During the last decades the scientific and industrial interest on natural occuring compounds such as flavonoids increased. As a result, research has identified more than 7.000 different flavonoid compounds, which are separated in various classes (Harborne & Williams, 2000, Williams & Grayer, 2004).
Flavonoids are widely spread natural compounds found in different plant tissues as flowers, roots, leaves and stems. They constitute the largest group of secondary metabolites involved in various functions in plants, e.g tissue colouration, pathogen defense, attraction of pollinators, signal compound in plant-microbe interactions, protecting against UV-radiation and aiding seed dispersal. Additionally, they are important part of the human and animal diet and of biomedical interest since they inhibit cell proliferation, are antioxidants and display for example antimutagenic, antinflammatory, antithrombic and antihypertensive effects.
Remarkable bioactivities have been ascribed to several flavonoids. They represent an active principle of various medicinal plants and have been associated with potential beneficial health effects. These include the prevention of cardiovascular diseases, cancer and inflammation leading to an increasing interest in these compounds, e.g. as potential constituents of functional food. But their medicinal value, their impact and targets on human nutrition and health has still to be further investigated and there is a need to know more about their structure, metabolism and bioavailibility.

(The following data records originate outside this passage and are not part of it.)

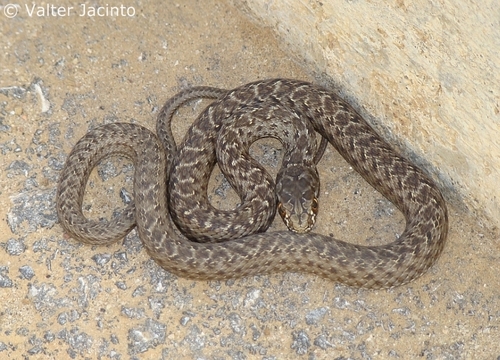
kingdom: Animalia
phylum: Chordata
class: Squamata
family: Psammophiidae
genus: Malpolon
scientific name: Malpolon monspessulanus
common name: Montpellier snake
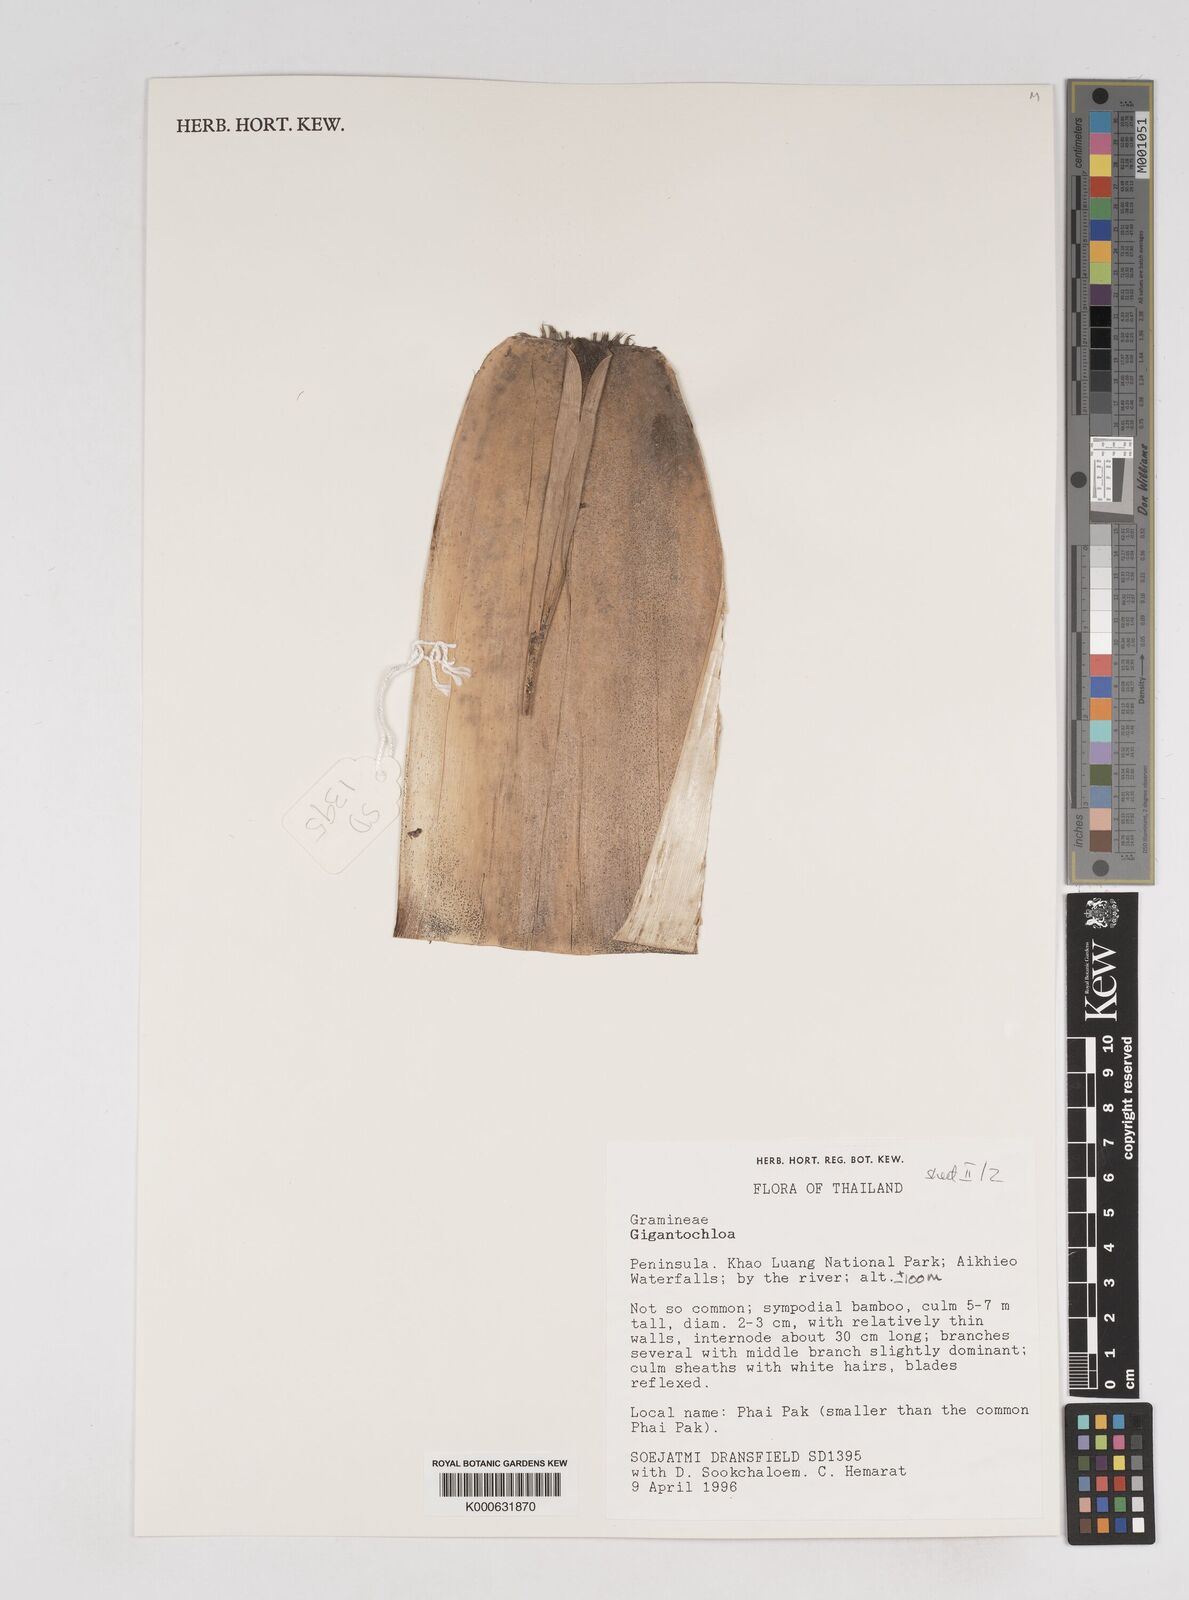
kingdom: Plantae
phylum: Tracheophyta
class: Liliopsida
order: Poales
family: Poaceae
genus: Gigantochloa
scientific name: Gigantochloa
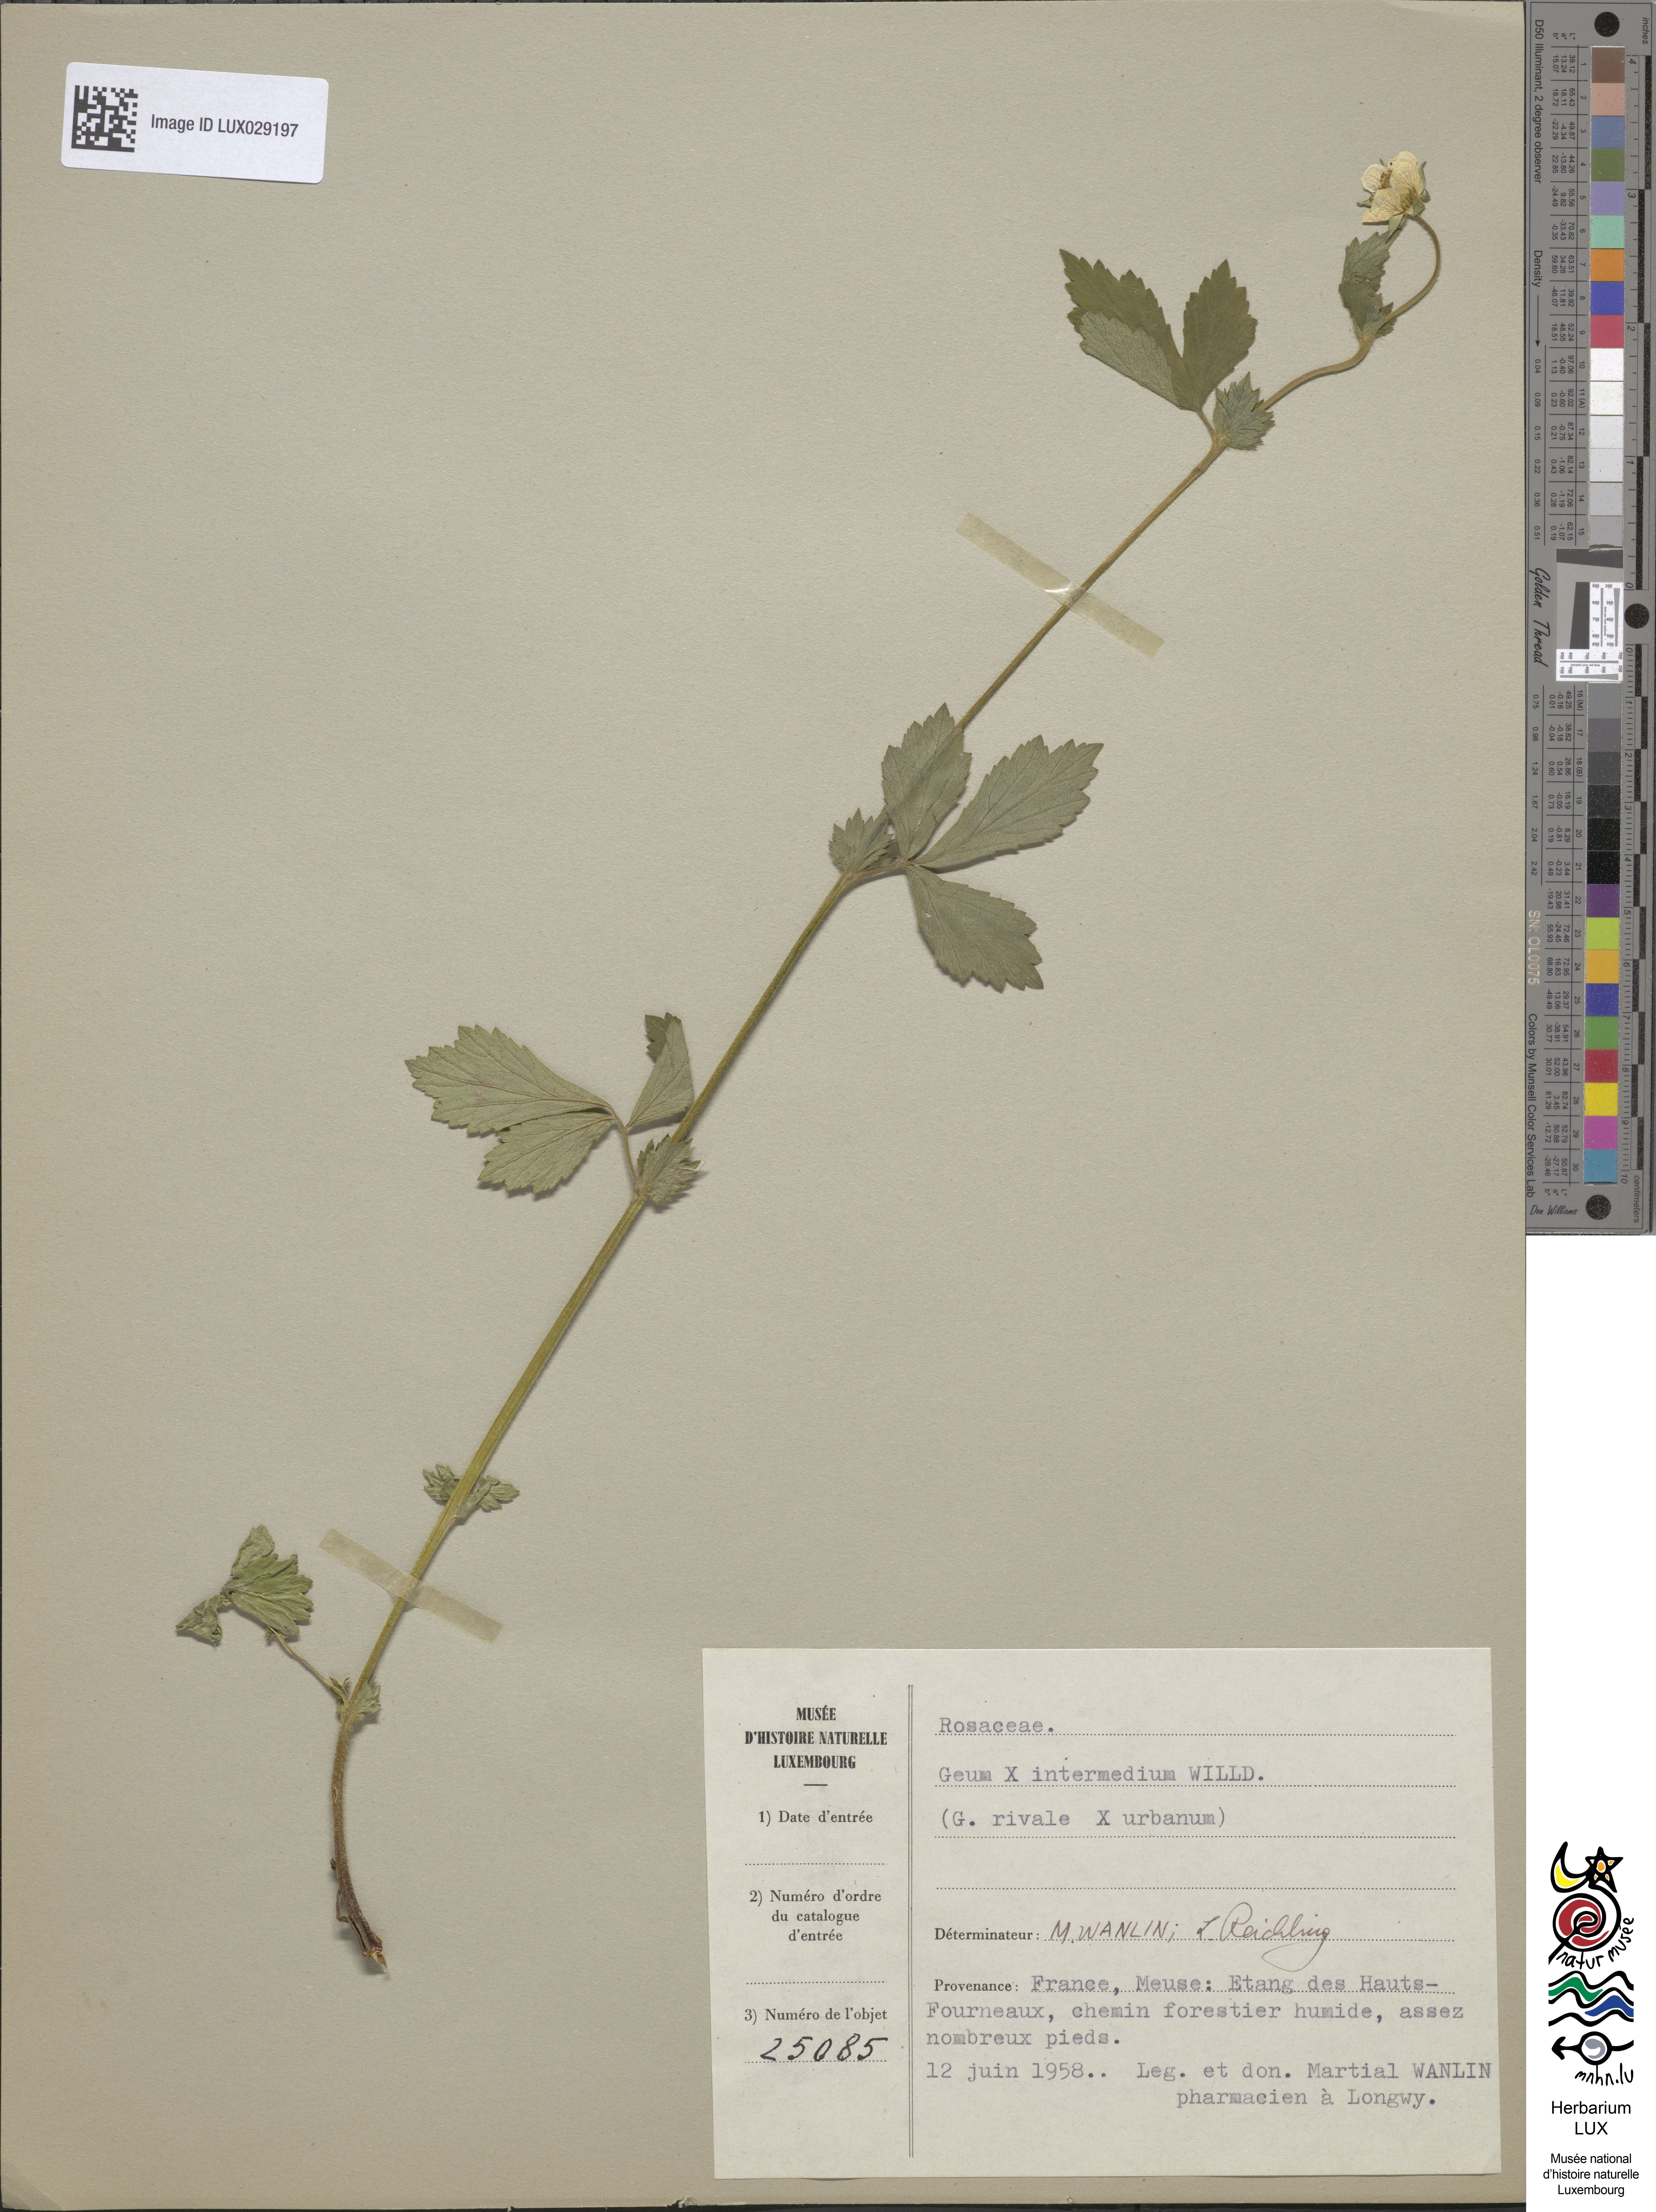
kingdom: Plantae
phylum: Tracheophyta
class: Magnoliopsida
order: Rosales
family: Rosaceae
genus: Geum
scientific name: Geum urbanum
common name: Wood avens
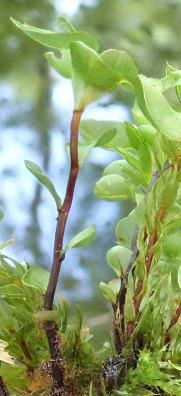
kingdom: Plantae
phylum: Bryophyta
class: Bryopsida
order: Bryales
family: Mniaceae
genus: Rhizomnium
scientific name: Rhizomnium punctatum
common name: Almindelig bredblad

are synthesized from precursors of the phenylpropanoid and acetate-pathways.
One of the first flavonoid of the main pathway, the flavanone (2S)
naringenin (NAR), is formed from 4-coumaroyl-CoA and three units of malonyl-CoA
by the consecutive activities of chalcone synthase (CHS) and chalcone
isomerase (CHI). Three branch point enzymes convert (2S) NAR
to flavones, dihydroflavonols and anthocyanidins (Fig. 1) : flavone synthase
I/II (FNS I/II) catalyzes the desaturation to apigenin (Ap), while flavanone
3ß-hydroxylase (FHT) leads to dihydrokaempferol (DHK) which
can be reduced subsequently by dihydroflavonol 4-reductase (DFR) to a
leucoanthocyanidin on the route to catechins and anthocyanidins. Further
two enzymes, flavonol synthase (FLS) and anthocyanidin synthase (ANS),
may oxidize dihydroflavonols to flavonols or leucoanthocyanidin to anthocyanidin.